Gather every line in the listing below that contains the string "Britauto".

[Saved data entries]
================
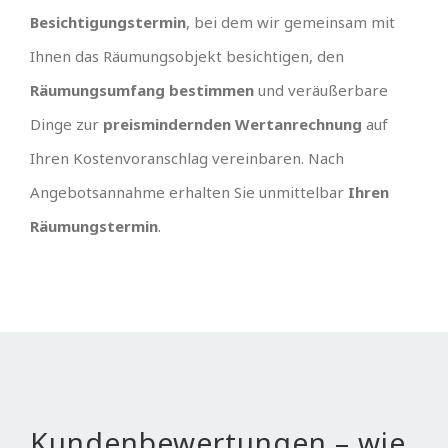
Besichtigungstermin
, bei dem wir gemeinsam mit
Ihnen das Räumungsobjekt besichtigen, den
Räumungsumfang bestimmen
und veräußerbare
Dinge zur
preismindernden Wertanrechnung
auf
Ihren Kostenvoranschlag vereinbaren. Nach
Angebotsannahme erhalten Sie unmittelbar
Ihren
Räumungstermin
.
Kundenbewertungen – wie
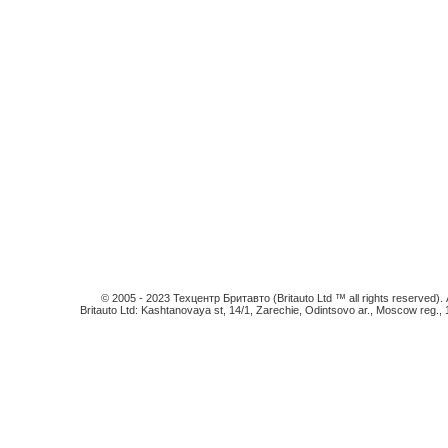
© 2005 - 2023 Техцентр Бритавто (Britauto Ltd ™ all rights reserved). An
Britauto Ltd: Kashtanovaya st, 14/1, Zarechie, Odintsovo ar., Moscow reg.,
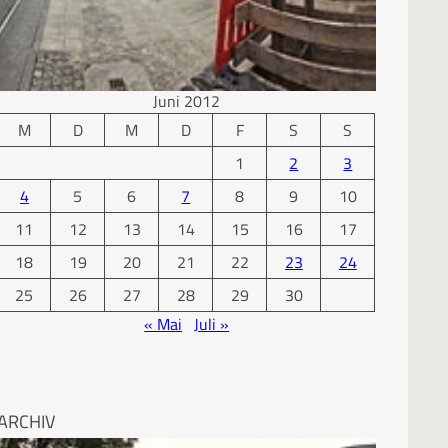
KALENDER
Juni 2012
M
D
M
D
F
S
S
1
2
3
4
5
6
7
8
9
10
11
12
13
14
15
16
17
18
19
20
21
22
23
24
25
26
27
28
29
30
« Mai
Juli »
ARCHIV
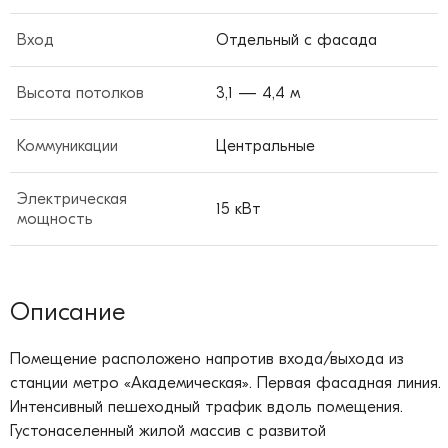
Вход
Отдельный с фасада
Высота потолков
3,1 — 4,4 м
Коммуникации
Центральные
Электрическая
15 кВт
мощность
Описание
Помещение расположено напротив входа/выхода из
станции метро «Академическая». Первая фасадная линия.
Интенсивный пешеходный трафик вдоль помещения.
Густонаселенный жилой массив с развитой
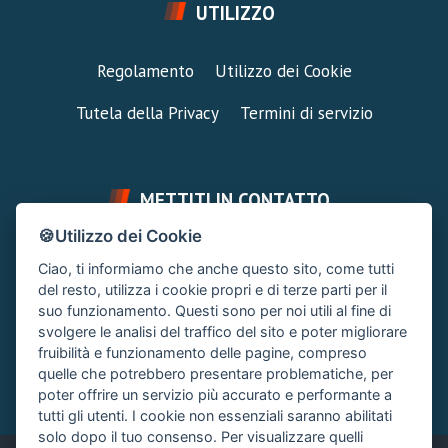
UTILIZZO
Regolamento
Utilizzo dei Cookie
Tutela della Privacy
Termini di servizio
METTITI IN CONTATTO
🍪Utilizzo dei Cookie
FAI UNA DOMANDA
SUPPORTO FORUM
Ciao, ti informiamo che anche questo sito, come tutti
Chiedi un Consiglio
Area Ticket
del resto, utilizza i cookie propri e di terze parti per il
suo funzionamento. Questi sono per noi utili al fine di
CONTATTA L'AMMINISTRAZIONE
svolgere le analisi del traffico del sito e poter migliorare
Clicca quì
fruibilità e funzionamento delle pagine, compreso
quelle che potrebbero presentare problematiche, per
poter offrire un servizio più accurato e performante a
tutti gli utenti. I cookie non essenziali saranno abilitati
solo dopo il tuo consenso. Per visualizzare quelli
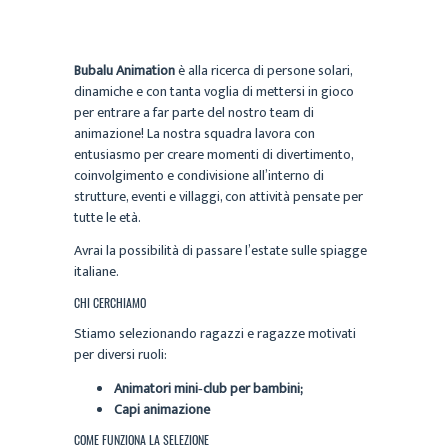
Bubalu Animation
è alla ricerca di persone solari,
dinamiche e con tanta voglia di mettersi in gioco
per entrare a far parte del nostro team di
animazione! La nostra squadra lavora con
entusiasmo per creare momenti di divertimento,
coinvolgimento e condivisione all’interno di
strutture, eventi e villaggi, con attività pensate per
tutte le età.
Avrai la possibilità di passare l’estate sulle spiagge
italiane.
CHI CERCHIAMO
Stiamo selezionando ragazzi e ragazze motivati
per diversi ruoli:
Animatori mini‑club per bambini;
Capi animazione
COME FUNZIONA LA SELEZIONE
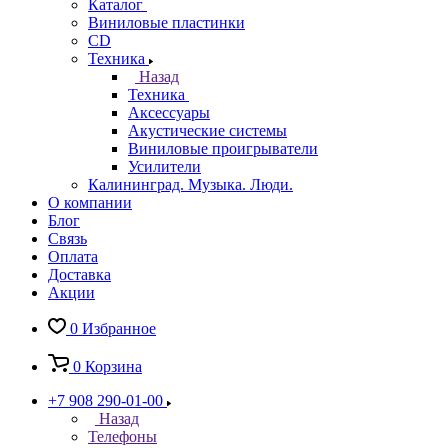
Каталог
Виниловые пластинки
CD
Техника
Назад
Техника
Аксессуары
Акустические системы
Виниловые проигрыватели
Усилители
Калининград. Музыка. Люди.
О компании
Блог
Связь
Оплата
Доставка
Акции
0
Избранное
0
Корзина
+7 908 290-01-00
Назад
Телефоны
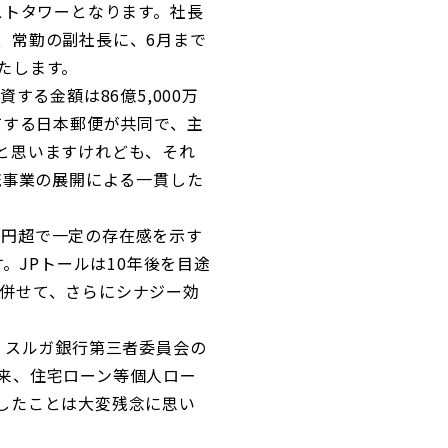
ストタワーとなります。社長
、常勤の副社長に、6月まで
たします。
る金額は86億5,000万
有する日本郵便が共同で、主
と思いますけれども、それ
流事業の展開による一貫した
億円超で一定の存在感を示す
。JPトールは10年後を目途
す。併せて、さらにシナジー効
、スルガ銀行第三者委員会の
来、住宅ローン等個人ロー
したことは大変残念に思い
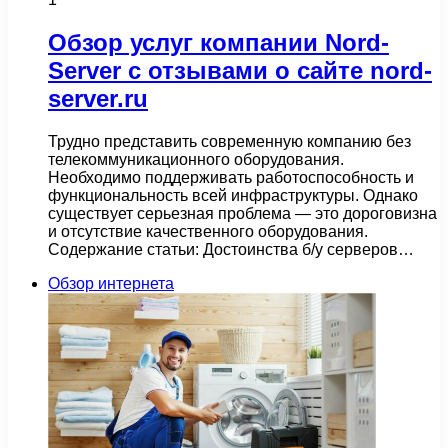
Обзор услуг компании Nord-
Server с отзывами о сайте nord-
server.ru
Трудно представить современную компанию без
телекоммуникационного оборудования.
Необходимо поддерживать работоспособность и
функциональность всей инфраструктуры. Однако
существует серьезная проблема — это дороговизна
и отсутствие качественного оборудования.
Содержание статьи: Достоинства б/у серверов…
Обзор интернета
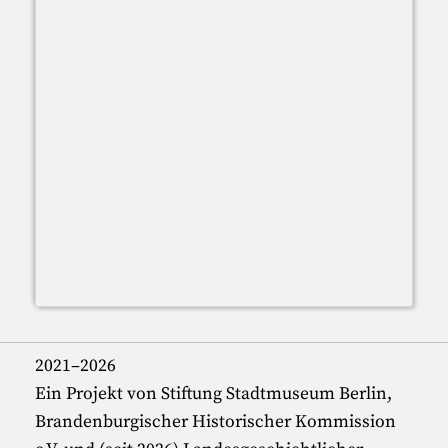
2021–2026
Ein Projekt von Stiftung Stadtmuseum Berlin,
Brandenburgischer Historischer Kommission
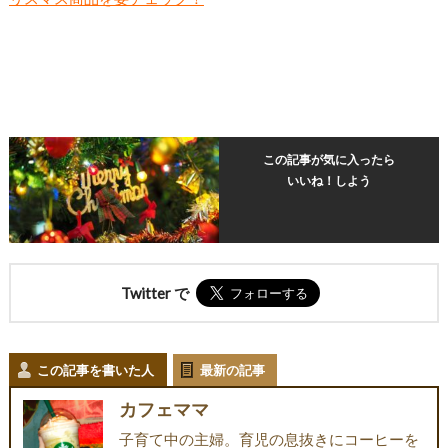
この記事が気に入ったら
いいね！しよう
Twitter で
この記事を書いた人
最新の記事
カフェママ
子育て中の主婦。育児の息抜きにコーヒーを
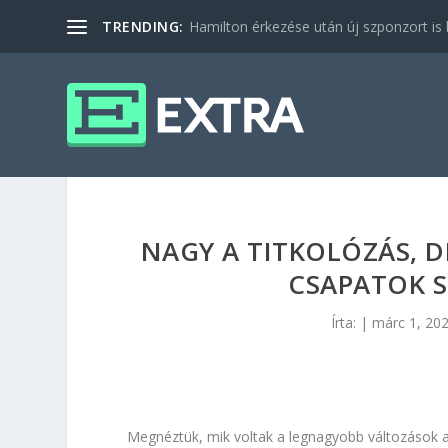
TRENDING:
Hamilton érkezése után új szponzort is b
NAGY A TITKOLÓZÁS, D
CSAPATOK S
Írta:
|
márc 1, 20
Megnéztük, mik voltak a legnagyobb változások 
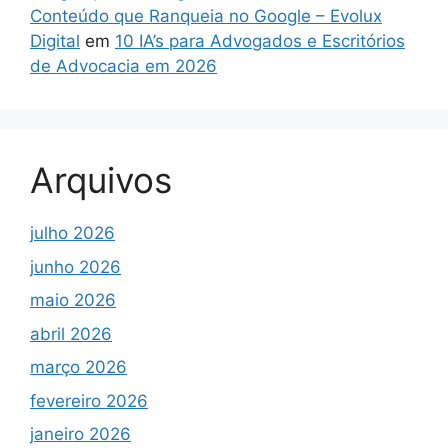
Conteúdo que Ranqueia no Google – Evolux
Digital
em
10 IA’s para Advogados e Escritórios
de Advocacia em 2026
Arquivos
julho 2026
junho 2026
maio 2026
abril 2026
março 2026
fevereiro 2026
janeiro 2026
================
> _Output below_:
© 2005 - 2023 Техцентр Бритавто (Britauto Ltd ™ all rights reserved). An
Britauto Ltd: Kashtanovaya st, 14/1, Zarechie, Odintsovo ar., Moscow reg.,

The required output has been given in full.